■ Données fournies ■
****************************************
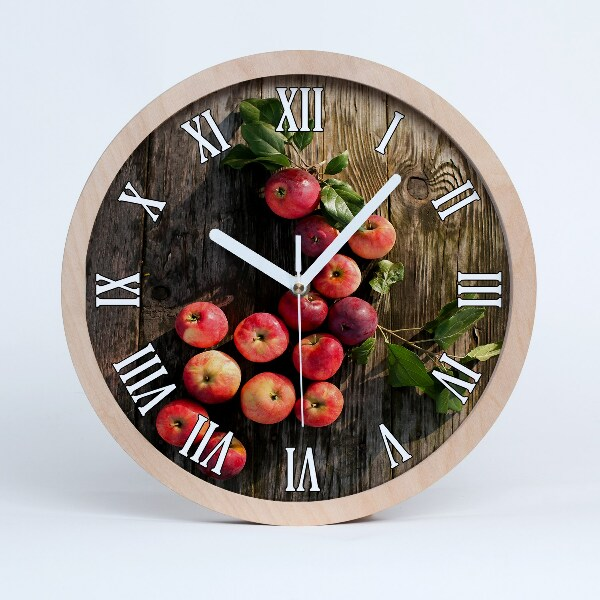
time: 10:07
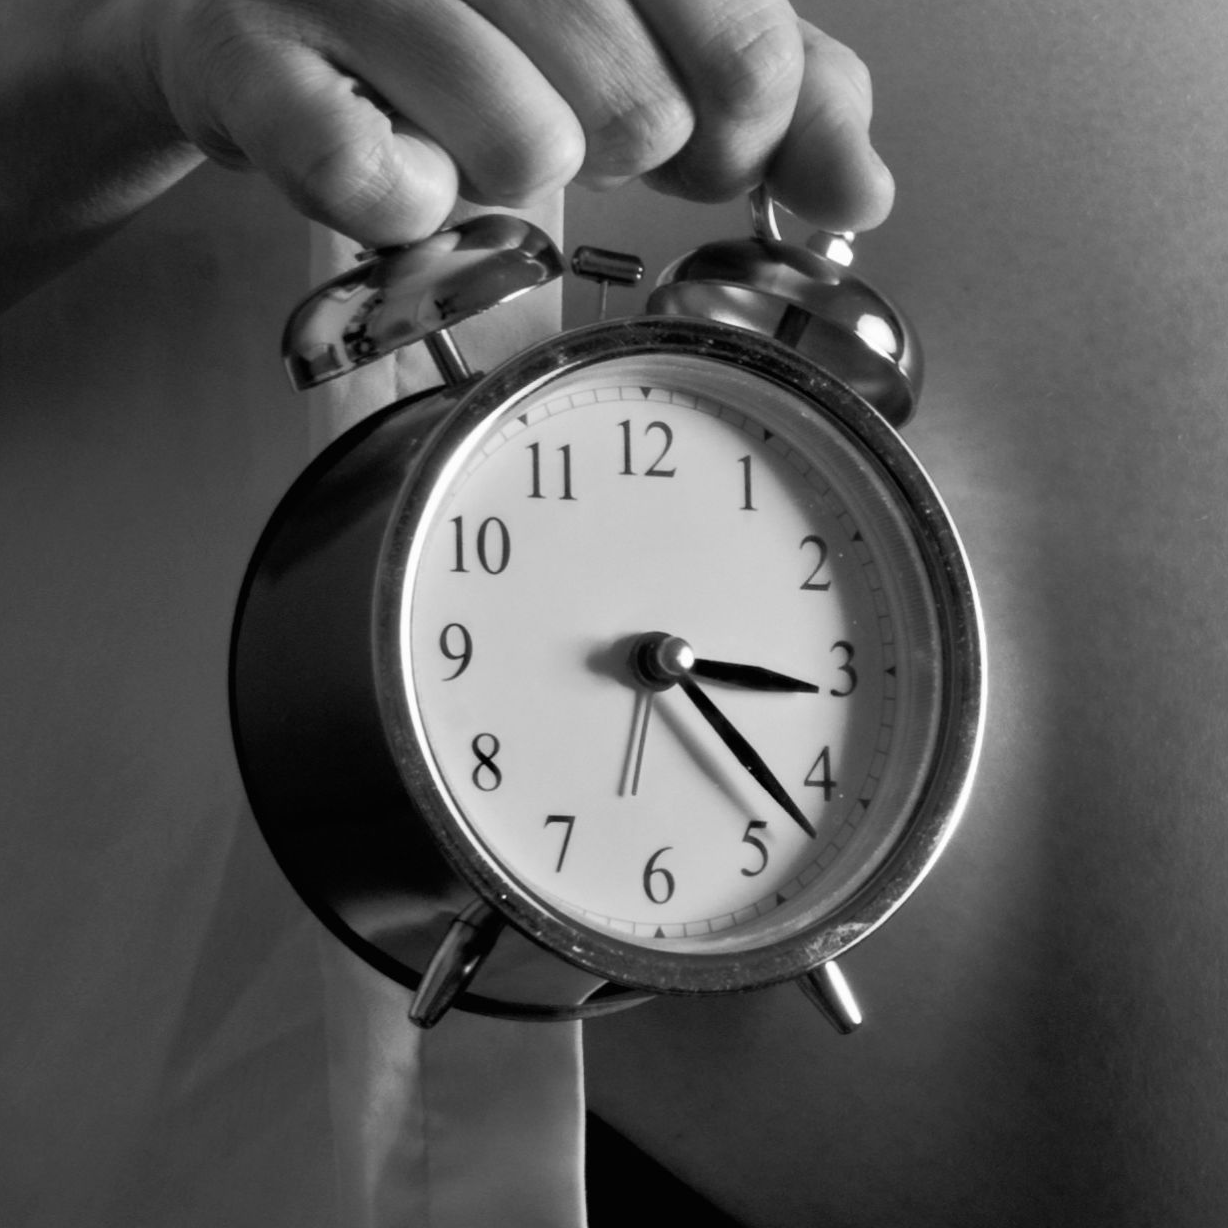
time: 3:22
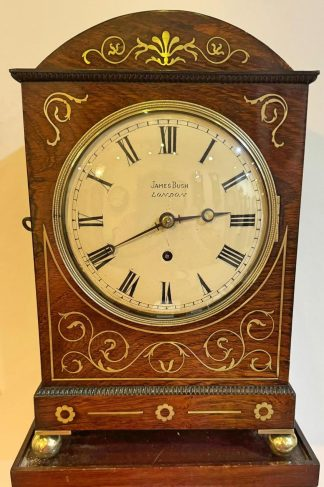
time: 2:40
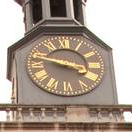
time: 3:47
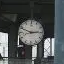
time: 2:48
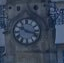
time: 10:17
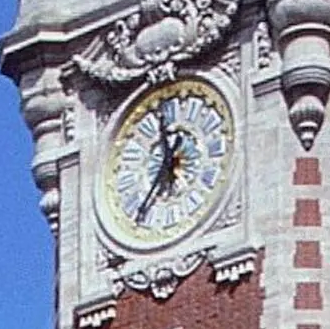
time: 11:35
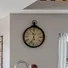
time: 11:34
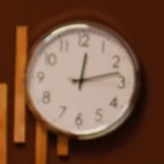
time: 12:12
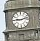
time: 9:12
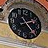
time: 2:23
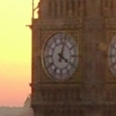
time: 4:02
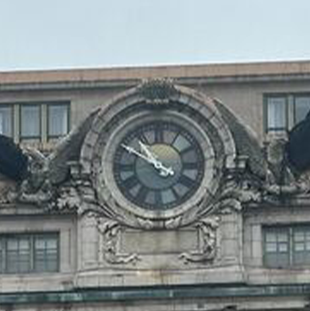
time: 10:50
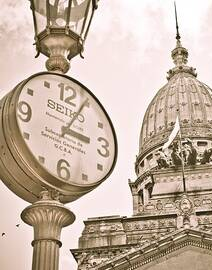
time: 3:04
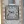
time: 9:41
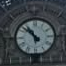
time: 10:52
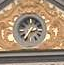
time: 2:35
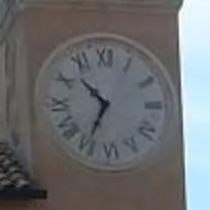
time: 10:34
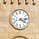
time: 4:13
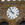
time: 9:53
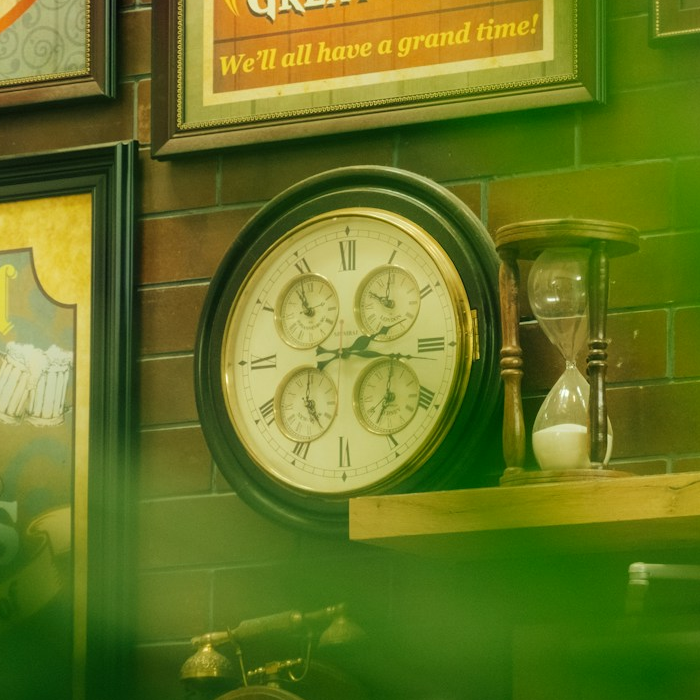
****************************************
■ Consigne ■
Recopiez, s'il vous plaît, toutes les lignes des données ci-dessus sans rien y changer, en laissant les images de côté.

■ Réponse ■
time: 10:07
time: 3:22
time: 2:40
time: 3:47
time: 2:48
time: 10:17
time: 11:35
time: 11:34
time: 12:12
time: 9:12
time: 2:23
time: 4:02
time: 10:50
time: 3:04
time: 9:41
time: 10:52
time: 2:35
time: 10:34
time: 4:13
time: 9:53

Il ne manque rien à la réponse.